### Records for processing

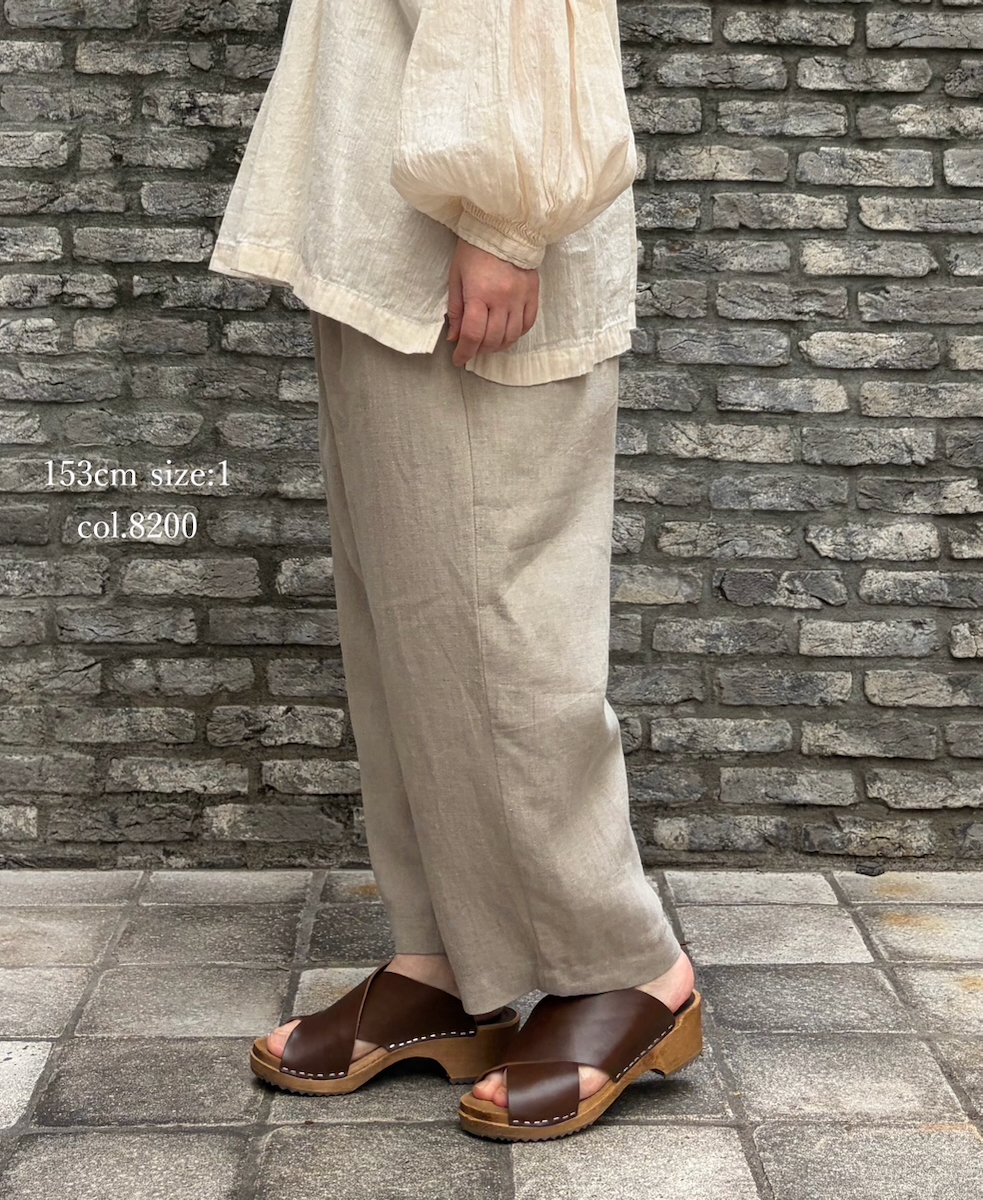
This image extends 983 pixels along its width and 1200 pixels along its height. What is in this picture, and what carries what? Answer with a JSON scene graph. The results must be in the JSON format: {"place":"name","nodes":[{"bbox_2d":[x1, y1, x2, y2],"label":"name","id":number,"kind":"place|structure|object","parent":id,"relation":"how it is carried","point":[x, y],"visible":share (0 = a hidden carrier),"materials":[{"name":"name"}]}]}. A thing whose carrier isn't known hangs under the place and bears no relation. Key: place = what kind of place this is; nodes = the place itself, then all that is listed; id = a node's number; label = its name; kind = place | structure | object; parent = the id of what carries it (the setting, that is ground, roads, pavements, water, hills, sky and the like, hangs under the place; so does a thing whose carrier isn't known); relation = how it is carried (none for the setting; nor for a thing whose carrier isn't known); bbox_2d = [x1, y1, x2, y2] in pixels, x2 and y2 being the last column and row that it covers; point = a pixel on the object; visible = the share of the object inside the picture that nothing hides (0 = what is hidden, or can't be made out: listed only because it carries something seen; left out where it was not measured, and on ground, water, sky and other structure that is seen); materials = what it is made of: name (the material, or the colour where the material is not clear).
{"place":"outdoors","nodes":[
{"label":"outdoors","id":0,"kind":"place"},
{"bbox_2d":[0,0,982,869],"label":"brick wall","id":1,"kind":"structure","parent":0,"point":[61,35],"materials":[{"name":"brick"}]},
{"bbox_2d":[0,868,982,1197],"label":"pavement","id":2,"kind":"structure","parent":0,"point":[950,1136],"materials":[{"name":"grey stone"}]},
{"bbox_2d":[212,0,703,1144],"label":"woman","id":3,"kind":"object","parent":2,"relation":"on","point":[498,284],"visible":0.92},
{"bbox_2d":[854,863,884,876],"label":"pebble","id":4,"kind":"object","parent":2,"relation":"on","point":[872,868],"visible":0.95,"materials":[{"name":"stone"}]}
]}

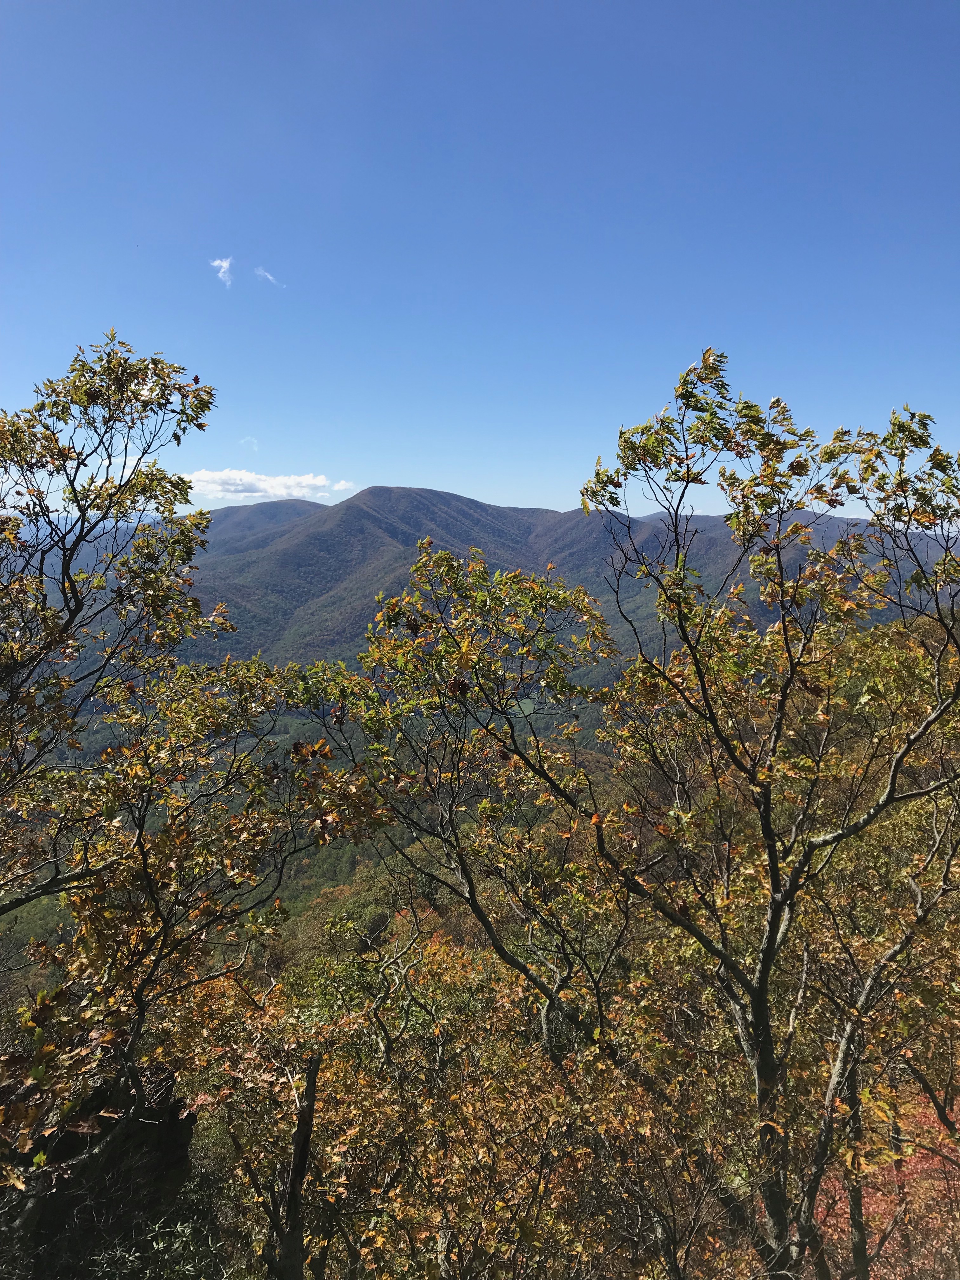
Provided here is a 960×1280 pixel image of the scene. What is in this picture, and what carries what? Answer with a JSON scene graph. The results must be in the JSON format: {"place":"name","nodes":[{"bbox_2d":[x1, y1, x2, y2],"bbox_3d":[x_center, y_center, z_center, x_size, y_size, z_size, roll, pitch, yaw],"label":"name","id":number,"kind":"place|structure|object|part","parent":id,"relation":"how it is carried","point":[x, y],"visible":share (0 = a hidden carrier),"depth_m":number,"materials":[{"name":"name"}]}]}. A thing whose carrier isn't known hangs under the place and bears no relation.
{"place":"outdoors","nodes":[
{"label":"outdoors","id":0,"kind":"place"},
{"bbox_2d":[209,255,235,288],"label":"cloud","id":1,"kind":"structure","parent":0,"point":[225,264],"materials":[{"name":"white"}]},
{"bbox_2d":[240,435,258,449],"label":"cloud","id":2,"kind":"structure","parent":0,"point":[249,439],"materials":[{"name":"white"}]},
{"bbox_2d":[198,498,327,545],"label":"mountain","id":3,"kind":"structure","parent":0,"point":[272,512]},
{"bbox_2d":[253,265,283,288],"label":"cloud","id":4,"kind":"structure","parent":0,"point":[267,275],"materials":[{"name":"white"}]},
{"bbox_2d":[184,467,353,501],"label":"cloud","id":5,"kind":"structure","parent":0,"point":[304,482],"materials":[{"name":"white"}]},
{"bbox_2d":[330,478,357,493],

### What to work on
What belongs in the answer is the line with "Provided here is" plus every later line of the listing, copied word for word and nothing besides.

### Your response
Provided here is a 960×1280 pixel image of the scene. What is in this picture, and what carries what? Answer with a JSON scene graph. The results must be in the JSON format: {"place":"name","nodes":[{"bbox_2d":[x1, y1, x2, y2],"bbox_3d":[x_center, y_center, z_center, x_size, y_size, z_size, roll, pitch, yaw],"label":"name","id":number,"kind":"place|structure|object|part","parent":id,"relation":"how it is carried","point":[x, y],"visible":share (0 = a hidden carrier),"depth_m":number,"materials":[{"name":"name"}]}]}. A thing whose carrier isn't known hangs under the place and bears no relation.
{"place":"outdoors","nodes":[
{"label":"outdoors","id":0,"kind":"place"},
{"bbox_2d":[209,255,235,288],"label":"cloud","id":1,"kind":"structure","parent":0,"point":[225,264],"materials":[{"name":"white"}]},
{"bbox_2d":[240,435,258,449],"label":"cloud","id":2,"kind":"structure","parent":0,"point":[249,439],"materials":[{"name":"white"}]},
{"bbox_2d":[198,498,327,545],"label":"mountain","id":3,"kind":"structure","parent":0,"point":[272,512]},
{"bbox_2d":[253,265,283,288],"label":"cloud","id":4,"kind":"structure","parent":0,"point":[267,275],"materials":[{"name":"white"}]},
{"bbox_2d":[184,467,353,501],"label":"cloud","id":5,"kind":"structure","parent":0,"point":[304,482],"materials":[{"name":"white"}]},
{"bbox_2d":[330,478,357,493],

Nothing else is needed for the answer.